--- Task instructions ---
From the line containing "For example, in" to the final line of the material below, copy each line exactly, including both endpoints, and leave out all other lines.

--- Record extracts ---
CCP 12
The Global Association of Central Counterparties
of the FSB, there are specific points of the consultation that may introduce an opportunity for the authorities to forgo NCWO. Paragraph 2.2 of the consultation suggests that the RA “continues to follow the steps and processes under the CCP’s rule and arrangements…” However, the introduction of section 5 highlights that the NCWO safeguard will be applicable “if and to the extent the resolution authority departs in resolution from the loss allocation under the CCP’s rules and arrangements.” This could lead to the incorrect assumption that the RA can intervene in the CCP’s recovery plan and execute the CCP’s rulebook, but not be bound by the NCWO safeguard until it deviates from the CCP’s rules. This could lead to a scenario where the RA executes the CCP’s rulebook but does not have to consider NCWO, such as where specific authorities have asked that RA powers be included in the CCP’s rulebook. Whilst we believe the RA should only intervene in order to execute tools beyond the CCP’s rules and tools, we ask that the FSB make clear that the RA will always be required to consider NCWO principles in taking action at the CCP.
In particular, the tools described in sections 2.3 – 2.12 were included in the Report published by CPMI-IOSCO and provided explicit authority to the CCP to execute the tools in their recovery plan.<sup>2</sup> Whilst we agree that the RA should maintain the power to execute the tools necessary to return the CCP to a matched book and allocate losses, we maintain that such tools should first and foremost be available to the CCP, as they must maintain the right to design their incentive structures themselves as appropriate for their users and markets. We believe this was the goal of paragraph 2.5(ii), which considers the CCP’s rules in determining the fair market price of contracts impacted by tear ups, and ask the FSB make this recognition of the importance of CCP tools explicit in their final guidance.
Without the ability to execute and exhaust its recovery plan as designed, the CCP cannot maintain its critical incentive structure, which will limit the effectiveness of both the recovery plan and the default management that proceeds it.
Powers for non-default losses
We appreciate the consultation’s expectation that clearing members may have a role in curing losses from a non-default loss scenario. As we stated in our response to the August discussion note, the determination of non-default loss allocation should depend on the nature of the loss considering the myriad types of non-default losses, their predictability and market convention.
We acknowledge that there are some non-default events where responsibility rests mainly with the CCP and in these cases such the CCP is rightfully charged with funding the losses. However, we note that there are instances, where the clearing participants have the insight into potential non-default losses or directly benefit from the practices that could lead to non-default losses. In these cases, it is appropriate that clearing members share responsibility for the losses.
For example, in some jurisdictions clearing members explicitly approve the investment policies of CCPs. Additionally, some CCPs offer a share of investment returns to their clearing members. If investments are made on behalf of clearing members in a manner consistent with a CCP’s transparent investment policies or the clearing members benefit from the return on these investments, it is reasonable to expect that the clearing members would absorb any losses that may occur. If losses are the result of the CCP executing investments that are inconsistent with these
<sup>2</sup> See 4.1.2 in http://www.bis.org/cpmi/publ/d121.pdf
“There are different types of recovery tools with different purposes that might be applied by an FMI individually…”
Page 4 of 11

--- Reply ---
For example, in some jurisdictions clearing members explicitly approve the investment policies of CCPs. Additionally, some CCPs offer a share of investment returns to their clearing members. If investments are made on behalf of clearing members in a manner consistent with a CCP’s transparent investment policies or the clearing members benefit from the return on these investments, it is reasonable to expect that the clearing members would absorb any losses that may occur. If losses are the result of the CCP executing investments that are inconsistent with these
<sup>2</sup> See 4.1.2 in http://www.bis.org/cpmi/publ/d121.pdf
“There are different types of recovery tools with different purposes that might be applied by an FMI individually…”
Page 4 of 11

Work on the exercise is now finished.